Items drawn from a data source.

BEGIN

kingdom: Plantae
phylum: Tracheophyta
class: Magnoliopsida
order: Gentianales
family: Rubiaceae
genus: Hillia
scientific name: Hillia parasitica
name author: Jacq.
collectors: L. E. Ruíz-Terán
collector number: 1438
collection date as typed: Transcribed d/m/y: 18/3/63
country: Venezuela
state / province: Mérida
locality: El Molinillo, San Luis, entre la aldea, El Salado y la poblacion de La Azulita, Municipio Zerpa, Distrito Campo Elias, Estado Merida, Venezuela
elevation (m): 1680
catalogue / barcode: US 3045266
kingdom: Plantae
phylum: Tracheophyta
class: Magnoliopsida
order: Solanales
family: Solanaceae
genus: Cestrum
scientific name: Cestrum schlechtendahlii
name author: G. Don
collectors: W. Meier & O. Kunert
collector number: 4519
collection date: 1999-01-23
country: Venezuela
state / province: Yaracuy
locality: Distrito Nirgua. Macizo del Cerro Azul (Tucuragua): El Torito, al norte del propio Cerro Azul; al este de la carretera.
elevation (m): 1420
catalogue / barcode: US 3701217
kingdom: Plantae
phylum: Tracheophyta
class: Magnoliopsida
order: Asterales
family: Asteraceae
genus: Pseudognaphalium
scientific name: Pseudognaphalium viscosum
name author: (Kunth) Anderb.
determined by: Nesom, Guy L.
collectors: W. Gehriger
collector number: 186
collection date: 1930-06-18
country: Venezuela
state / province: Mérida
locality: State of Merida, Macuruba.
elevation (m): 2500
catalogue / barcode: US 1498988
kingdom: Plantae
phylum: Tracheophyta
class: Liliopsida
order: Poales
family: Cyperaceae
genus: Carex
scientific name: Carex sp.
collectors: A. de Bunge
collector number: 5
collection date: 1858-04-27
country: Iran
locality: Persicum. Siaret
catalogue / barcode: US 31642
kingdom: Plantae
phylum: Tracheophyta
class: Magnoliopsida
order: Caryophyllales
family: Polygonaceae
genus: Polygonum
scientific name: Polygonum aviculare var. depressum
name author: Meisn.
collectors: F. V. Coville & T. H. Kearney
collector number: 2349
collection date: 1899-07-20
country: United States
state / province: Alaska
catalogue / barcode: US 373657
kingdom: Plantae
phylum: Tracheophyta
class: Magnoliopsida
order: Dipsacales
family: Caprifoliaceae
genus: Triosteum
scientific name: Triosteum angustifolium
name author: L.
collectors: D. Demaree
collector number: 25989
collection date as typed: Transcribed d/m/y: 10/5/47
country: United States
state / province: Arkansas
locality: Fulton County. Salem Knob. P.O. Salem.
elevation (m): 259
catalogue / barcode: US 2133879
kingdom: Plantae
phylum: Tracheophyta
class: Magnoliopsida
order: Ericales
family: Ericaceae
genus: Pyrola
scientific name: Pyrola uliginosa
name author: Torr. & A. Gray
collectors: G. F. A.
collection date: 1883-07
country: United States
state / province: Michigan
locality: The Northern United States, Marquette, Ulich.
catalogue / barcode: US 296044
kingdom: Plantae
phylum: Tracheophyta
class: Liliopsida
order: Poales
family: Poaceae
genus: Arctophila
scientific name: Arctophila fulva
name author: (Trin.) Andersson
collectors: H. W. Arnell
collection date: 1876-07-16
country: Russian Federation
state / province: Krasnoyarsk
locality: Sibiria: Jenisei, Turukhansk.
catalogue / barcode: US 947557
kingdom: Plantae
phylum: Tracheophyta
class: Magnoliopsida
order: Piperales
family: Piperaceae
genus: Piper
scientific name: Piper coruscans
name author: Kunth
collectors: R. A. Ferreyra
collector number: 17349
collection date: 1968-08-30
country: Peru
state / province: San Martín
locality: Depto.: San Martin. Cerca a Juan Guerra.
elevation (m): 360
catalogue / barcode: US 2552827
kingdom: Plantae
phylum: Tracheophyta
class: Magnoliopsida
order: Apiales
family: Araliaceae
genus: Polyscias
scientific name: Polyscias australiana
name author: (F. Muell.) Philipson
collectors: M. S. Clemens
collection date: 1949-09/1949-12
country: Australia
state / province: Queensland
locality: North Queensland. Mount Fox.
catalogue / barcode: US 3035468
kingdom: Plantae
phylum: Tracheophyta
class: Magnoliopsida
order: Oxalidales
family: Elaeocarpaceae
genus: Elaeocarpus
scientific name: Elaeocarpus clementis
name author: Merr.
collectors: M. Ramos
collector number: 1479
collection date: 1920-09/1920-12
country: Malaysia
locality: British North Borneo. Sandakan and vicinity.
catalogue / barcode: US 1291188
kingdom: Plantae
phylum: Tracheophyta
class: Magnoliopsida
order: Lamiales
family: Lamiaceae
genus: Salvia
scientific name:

END

Brief. Reproduce all of the rows above verbatim.

Exercise solution.
kingdom: Plantae
phylum: Tracheophyta
class: Magnoliopsida
order: Gentianales
family: Rubiaceae
genus: Hillia
scientific name: Hillia parasitica
name author: Jacq.
collectors: L. E. Ruíz-Terán
collector number: 1438
collection date as typed: Transcribed d/m/y: 18/3/63
country: Venezuela
state / province: Mérida
locality: El Molinillo, San Luis, entre la aldea, El Salado y la poblacion de La Azulita, Municipio Zerpa, Distrito Campo Elias, Estado Merida, Venezuela
elevation (m): 1680
catalogue / barcode: US 3045266
kingdom: Plantae
phylum: Tracheophyta
class: Magnoliopsida
order: Solanales
family: Solanaceae
genus: Cestrum
scientific name: Cestrum schlechtendahlii
name author: G. Don
collectors: W. Meier & O. Kunert
collector number: 4519
collection date: 1999-01-23
country: Venezuela
state / province: Yaracuy
locality: Distrito Nirgua. Macizo del Cerro Azul (Tucuragua): El Torito, al norte del propio Cerro Azul; al este de la carretera.
elevation (m): 1420
catalogue / barcode: US 3701217
kingdom: Plantae
phylum: Tracheophyta
class: Magnoliopsida
order: Asterales
family: Asteraceae
genus: Pseudognaphalium
scientific name: Pseudognaphalium viscosum
name author: (Kunth) Anderb.
determined by: Nesom, Guy L.
collectors: W. Gehriger
collector number: 186
collection date: 1930-06-18
country: Venezuela
state / province: Mérida
locality: State of Merida, Macuruba.
elevation (m): 2500
catalogue / barcode: US 1498988
kingdom: Plantae
phylum: Tracheophyta
class: Liliopsida
order: Poales
family: Cyperaceae
genus: Carex
scientific name: Carex sp.
collectors: A. de Bunge
collector number: 5
collection date: 1858-04-27
country: Iran
locality: Persicum. Siaret
catalogue / barcode: US 31642
kingdom: Plantae
phylum: Tracheophyta
class: Magnoliopsida
order: Caryophyllales
family: Polygonaceae
genus: Polygonum
scientific name: Polygonum aviculare var. depressum
name author: Meisn.
collectors: F. V. Coville & T. H. Kearney
collector number: 2349
collection date: 1899-07-20
country: United States
state / province: Alaska
catalogue / barcode: US 373657
kingdom: Plantae
phylum: Tracheophyta
class: Magnoliopsida
order: Dipsacales
family: Caprifoliaceae
genus: Triosteum
scientific name: Triosteum angustifolium
name author: L.
collectors: D. Demaree
collector number: 25989
collection date as typed: Transcribed d/m/y: 10/5/47
country: United States
state / province: Arkansas
locality: Fulton County. Salem Knob. P.O. Salem.
elevation (m): 259
catalogue / barcode: US 2133879
kingdom: Plantae
phylum: Tracheophyta
class: Magnoliopsida
order: Ericales
family: Ericaceae
genus: Pyrola
scientific name: Pyrola uliginosa
name author: Torr. & A. Gray
collectors: G. F. A.
collection date: 1883-07
country: United States
state / province: Michigan
locality: The Northern United States, Marquette, Ulich.
catalogue / barcode: US 296044
kingdom: Plantae
phylum: Tracheophyta
class: Liliopsida
order: Poales
family: Poaceae
genus: Arctophila
scientific name: Arctophila fulva
name author: (Trin.) Andersson
collectors: H. W. Arnell
collection date: 1876-07-16
country: Russian Federation
state / province: Krasnoyarsk
locality: Sibiria: Jenisei, Turukhansk.
catalogue / barcode: US 947557
kingdom: Plantae
phylum: Tracheophyta
class: Magnoliopsida
order: Piperales
family: Piperaceae
genus: Piper
scientific name: Piper coruscans
name author: Kunth
collectors: R. A. Ferreyra
collector number: 17349
collection date: 1968-08-30
country: Peru
state / province: San Martín
locality: Depto.: San Martin. Cerca a Juan Guerra.
elevation (m): 360
catalogue / barcode: US 2552827
kingdom: Plantae
phylum: Tracheophyta
class: Magnoliopsida
order: Apiales
family: Araliaceae
genus: Polyscias
scientific name: Polyscias australiana
name author: (F. Muell.) Philipson
collectors: M. S. Clemens
collection date: 1949-09/1949-12
country: Australia
state / province: Queensland
locality: North Queensland. Mount Fox.
catalogue / barcode: US 3035468
kingdom: Plantae
phylum: Tracheophyta
class: Magnoliopsida
order: Oxalidales
family: Elaeocarpaceae
genus: Elaeocarpus
scientific name: Elaeocarpus clementis
name author: Merr.
collectors: M. Ramos
collector number: 1479
collection date: 1920-09/1920-12
country: Malaysia
locality: British North Borneo. Sandakan and vicinity.
catalogue / barcode: US 1291188
kingdom: Plantae
phylum: Tracheophyta
class: Magnoliopsida
order: Lamiales
family: Lamiaceae
genus: Salvia
scientific name:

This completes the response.